On 3/08/2009, at 3:43 PM, David Winsemius wrote:


On Aug 2, 2009, at 10:46 PM, Rolf Turner wrote:


On 3/08/2009, at 1:48 PM, David Winsemius wrote:


On Aug 2, 2009, at 7:29 PM, Rolf Turner wrote:


On 3/08/2009, at 11:14 AM, David Winsemius wrote:


On Aug 2, 2009, at 7:02 PM, Noah Silverman wrote:

Hi,

It seems as if the problem was caused by an odd quirk of the
"scale"
function.

Some of my data have NA entries.

So, I substitute 0 for any NA with:
rawdata[is.na(rawdata)] <- 0

Perhaps this would have done what you intended:

rawdata[is.na(rawdata), ] <- 0

        I don't think this works at all.  E.g.:

        set.seed(42)
        junk <- matrix(rnorm(60),12,5)

RECORDS PROVIDED →

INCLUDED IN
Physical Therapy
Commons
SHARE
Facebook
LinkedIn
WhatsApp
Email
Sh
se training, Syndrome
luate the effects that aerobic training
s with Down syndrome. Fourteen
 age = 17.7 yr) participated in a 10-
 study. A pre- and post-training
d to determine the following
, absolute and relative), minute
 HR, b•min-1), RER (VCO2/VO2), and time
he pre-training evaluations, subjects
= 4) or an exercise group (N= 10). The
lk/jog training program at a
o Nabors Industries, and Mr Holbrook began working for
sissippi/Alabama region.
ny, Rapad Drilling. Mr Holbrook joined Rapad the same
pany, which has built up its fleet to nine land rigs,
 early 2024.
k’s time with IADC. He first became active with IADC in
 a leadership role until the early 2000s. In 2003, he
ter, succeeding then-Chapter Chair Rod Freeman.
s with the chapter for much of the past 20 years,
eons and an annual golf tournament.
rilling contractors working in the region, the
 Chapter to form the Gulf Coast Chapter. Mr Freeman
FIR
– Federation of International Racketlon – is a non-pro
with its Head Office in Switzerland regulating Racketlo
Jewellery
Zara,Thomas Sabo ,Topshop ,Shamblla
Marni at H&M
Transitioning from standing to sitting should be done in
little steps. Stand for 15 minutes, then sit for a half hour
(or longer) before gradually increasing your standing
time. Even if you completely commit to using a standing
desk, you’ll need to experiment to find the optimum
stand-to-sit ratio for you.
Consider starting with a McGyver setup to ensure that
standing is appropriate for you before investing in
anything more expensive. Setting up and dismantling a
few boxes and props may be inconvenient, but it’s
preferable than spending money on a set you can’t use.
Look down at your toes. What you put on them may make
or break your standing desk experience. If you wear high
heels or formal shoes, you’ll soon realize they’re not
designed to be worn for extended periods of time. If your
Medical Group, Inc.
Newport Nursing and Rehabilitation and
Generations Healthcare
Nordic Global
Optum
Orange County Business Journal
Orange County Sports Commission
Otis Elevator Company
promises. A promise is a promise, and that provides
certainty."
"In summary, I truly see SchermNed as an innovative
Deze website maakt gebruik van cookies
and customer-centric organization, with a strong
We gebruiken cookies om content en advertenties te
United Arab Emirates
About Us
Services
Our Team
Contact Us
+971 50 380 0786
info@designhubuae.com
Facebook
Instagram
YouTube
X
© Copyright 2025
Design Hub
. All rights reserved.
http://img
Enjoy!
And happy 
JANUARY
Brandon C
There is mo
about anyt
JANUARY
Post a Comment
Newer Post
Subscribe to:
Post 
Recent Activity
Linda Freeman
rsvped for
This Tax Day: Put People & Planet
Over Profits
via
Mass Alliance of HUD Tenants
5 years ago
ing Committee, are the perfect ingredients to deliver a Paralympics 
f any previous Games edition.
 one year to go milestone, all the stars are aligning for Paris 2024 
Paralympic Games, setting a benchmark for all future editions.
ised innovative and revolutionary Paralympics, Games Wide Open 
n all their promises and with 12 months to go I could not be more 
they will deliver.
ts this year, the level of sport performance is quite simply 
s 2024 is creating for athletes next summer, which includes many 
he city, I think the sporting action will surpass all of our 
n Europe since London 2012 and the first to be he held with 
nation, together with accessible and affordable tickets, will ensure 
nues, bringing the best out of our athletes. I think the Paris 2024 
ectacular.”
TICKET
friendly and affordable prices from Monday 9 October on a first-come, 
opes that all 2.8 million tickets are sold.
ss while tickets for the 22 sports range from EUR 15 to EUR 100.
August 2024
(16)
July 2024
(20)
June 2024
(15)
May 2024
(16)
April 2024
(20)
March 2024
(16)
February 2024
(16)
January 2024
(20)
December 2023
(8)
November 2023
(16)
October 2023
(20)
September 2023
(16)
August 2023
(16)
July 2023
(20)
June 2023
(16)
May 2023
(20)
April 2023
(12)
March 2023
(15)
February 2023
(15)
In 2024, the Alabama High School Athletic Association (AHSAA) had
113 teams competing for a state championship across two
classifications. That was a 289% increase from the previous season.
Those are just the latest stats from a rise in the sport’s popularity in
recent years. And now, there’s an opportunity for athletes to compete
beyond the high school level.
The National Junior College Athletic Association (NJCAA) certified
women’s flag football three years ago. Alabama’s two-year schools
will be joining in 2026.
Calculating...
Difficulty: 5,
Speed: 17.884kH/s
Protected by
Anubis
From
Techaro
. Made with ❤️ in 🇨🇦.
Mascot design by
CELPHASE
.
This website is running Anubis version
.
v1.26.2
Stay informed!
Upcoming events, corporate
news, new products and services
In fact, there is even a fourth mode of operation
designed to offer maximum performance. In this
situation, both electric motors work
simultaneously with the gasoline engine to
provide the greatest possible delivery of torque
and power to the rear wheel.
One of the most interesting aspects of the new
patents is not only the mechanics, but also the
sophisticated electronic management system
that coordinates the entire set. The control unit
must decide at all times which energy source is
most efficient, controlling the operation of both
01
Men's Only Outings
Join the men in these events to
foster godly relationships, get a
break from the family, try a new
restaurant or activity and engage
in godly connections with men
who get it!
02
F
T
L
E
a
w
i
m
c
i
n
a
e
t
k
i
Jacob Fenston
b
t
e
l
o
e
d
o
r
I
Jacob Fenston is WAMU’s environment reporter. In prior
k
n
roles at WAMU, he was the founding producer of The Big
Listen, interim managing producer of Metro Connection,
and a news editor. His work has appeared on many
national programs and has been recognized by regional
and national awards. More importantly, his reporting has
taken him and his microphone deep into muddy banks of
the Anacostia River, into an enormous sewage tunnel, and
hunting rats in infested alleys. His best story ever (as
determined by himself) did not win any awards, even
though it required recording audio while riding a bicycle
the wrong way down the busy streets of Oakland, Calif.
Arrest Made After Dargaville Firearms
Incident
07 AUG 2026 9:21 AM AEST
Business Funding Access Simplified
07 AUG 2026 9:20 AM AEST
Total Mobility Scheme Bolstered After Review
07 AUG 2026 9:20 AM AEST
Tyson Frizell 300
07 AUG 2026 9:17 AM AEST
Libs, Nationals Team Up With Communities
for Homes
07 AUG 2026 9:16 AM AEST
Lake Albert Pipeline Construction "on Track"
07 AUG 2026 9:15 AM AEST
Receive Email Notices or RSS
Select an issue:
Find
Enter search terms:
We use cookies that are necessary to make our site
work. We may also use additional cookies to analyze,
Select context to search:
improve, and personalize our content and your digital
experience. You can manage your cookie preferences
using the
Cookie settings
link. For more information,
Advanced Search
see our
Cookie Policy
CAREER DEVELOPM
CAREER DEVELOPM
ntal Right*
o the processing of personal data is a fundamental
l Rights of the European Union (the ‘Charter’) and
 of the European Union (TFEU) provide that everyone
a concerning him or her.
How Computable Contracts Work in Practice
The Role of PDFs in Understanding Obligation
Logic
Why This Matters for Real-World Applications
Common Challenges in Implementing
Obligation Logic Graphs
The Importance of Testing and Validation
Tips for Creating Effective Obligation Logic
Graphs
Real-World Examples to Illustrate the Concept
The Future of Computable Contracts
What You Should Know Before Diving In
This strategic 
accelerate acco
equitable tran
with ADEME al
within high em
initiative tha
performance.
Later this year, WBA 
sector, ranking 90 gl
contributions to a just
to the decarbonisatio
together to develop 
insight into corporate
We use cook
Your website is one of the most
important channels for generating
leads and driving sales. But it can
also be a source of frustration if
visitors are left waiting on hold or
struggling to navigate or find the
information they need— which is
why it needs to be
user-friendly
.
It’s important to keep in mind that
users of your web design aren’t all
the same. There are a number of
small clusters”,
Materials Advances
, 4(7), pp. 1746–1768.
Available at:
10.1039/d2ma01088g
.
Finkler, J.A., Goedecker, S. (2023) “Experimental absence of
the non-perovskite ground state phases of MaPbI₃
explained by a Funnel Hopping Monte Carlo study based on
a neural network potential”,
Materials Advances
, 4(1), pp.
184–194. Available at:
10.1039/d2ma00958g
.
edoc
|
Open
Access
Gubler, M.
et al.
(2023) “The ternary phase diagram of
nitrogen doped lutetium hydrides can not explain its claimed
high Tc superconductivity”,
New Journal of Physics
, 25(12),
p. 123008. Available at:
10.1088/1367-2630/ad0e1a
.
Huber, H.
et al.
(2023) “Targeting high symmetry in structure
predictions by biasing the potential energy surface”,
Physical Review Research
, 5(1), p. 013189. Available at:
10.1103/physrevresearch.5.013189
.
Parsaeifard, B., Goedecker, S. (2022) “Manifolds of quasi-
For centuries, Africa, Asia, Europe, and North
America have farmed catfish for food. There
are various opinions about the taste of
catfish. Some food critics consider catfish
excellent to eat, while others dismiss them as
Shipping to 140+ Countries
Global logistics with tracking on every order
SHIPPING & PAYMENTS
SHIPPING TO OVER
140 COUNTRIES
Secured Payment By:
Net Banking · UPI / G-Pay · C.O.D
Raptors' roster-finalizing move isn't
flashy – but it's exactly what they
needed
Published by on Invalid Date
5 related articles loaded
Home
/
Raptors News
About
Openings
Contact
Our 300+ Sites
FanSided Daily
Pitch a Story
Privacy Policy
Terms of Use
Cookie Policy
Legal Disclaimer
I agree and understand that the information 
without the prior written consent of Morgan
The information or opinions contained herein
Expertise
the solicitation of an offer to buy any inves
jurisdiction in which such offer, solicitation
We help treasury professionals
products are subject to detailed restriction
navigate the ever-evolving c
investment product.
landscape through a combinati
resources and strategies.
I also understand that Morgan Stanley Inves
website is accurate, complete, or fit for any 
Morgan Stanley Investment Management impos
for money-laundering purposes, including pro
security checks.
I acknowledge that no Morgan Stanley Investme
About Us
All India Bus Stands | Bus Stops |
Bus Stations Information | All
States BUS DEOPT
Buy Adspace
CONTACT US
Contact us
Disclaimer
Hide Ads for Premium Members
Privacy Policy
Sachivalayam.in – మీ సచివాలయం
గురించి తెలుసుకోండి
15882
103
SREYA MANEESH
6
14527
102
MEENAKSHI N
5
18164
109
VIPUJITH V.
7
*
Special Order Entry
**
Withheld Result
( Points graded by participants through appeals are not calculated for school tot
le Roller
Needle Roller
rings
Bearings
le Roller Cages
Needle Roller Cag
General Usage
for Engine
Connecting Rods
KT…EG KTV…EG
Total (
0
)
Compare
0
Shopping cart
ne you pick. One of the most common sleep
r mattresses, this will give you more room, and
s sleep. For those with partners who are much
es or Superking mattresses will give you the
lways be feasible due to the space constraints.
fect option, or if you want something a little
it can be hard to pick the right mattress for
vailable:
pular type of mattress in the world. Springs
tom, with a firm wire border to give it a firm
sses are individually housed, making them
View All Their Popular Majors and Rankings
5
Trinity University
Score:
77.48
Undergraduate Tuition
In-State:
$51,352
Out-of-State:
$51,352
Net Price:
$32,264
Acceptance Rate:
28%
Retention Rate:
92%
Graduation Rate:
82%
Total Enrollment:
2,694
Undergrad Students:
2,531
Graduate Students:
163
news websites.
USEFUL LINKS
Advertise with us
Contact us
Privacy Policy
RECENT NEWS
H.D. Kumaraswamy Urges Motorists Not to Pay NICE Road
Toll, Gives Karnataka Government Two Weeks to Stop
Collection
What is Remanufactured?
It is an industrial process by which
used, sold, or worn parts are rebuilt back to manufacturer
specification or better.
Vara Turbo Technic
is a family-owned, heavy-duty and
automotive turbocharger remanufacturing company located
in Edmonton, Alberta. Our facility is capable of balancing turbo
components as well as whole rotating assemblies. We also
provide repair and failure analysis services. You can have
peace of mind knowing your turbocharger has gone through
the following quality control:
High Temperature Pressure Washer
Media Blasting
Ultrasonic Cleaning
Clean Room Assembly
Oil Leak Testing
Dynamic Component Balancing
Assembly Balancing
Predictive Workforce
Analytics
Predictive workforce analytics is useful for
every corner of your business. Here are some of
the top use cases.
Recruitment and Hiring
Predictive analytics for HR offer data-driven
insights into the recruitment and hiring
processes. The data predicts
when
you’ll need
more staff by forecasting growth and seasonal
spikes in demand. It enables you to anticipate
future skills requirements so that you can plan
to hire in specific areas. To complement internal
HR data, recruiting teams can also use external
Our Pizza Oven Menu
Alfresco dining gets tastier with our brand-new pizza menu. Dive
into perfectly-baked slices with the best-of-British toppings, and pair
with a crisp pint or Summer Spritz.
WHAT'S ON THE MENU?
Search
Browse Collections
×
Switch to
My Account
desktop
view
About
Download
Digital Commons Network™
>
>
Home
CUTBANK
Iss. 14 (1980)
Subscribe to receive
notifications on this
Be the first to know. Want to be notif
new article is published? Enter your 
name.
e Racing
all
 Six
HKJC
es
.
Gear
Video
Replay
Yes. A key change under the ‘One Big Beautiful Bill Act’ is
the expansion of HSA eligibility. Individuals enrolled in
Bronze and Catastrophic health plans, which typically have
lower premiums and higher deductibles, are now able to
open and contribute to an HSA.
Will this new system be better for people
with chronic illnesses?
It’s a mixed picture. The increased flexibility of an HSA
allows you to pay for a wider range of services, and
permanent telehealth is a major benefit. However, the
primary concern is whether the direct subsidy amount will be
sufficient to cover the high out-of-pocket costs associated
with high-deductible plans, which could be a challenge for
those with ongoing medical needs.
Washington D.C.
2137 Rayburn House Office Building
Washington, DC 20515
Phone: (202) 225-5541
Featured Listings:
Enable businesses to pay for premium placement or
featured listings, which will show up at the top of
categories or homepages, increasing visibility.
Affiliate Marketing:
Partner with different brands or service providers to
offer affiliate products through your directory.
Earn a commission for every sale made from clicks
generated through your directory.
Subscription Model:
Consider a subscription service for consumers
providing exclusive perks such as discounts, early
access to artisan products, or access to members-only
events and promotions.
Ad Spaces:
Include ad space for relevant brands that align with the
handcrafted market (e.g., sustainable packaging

WORK TASK →
In the email thread about replacing NA values in R, retype the passage starting at "So, I substitute" and ending at "junk <- matrix(rnorm(60),12,5)".

ANSWER TO THIS PROBLEM →
So, I substitute 0 for any NA with:
rawdata[is.na(rawdata)] <- 0

Perhaps this would have done what you intended:

rawdata[is.na(rawdata), ] <- 0

        I don't think this works at all.  E.g.:

        set.seed(42)
        junk <- matrix(rnorm(60),12,5)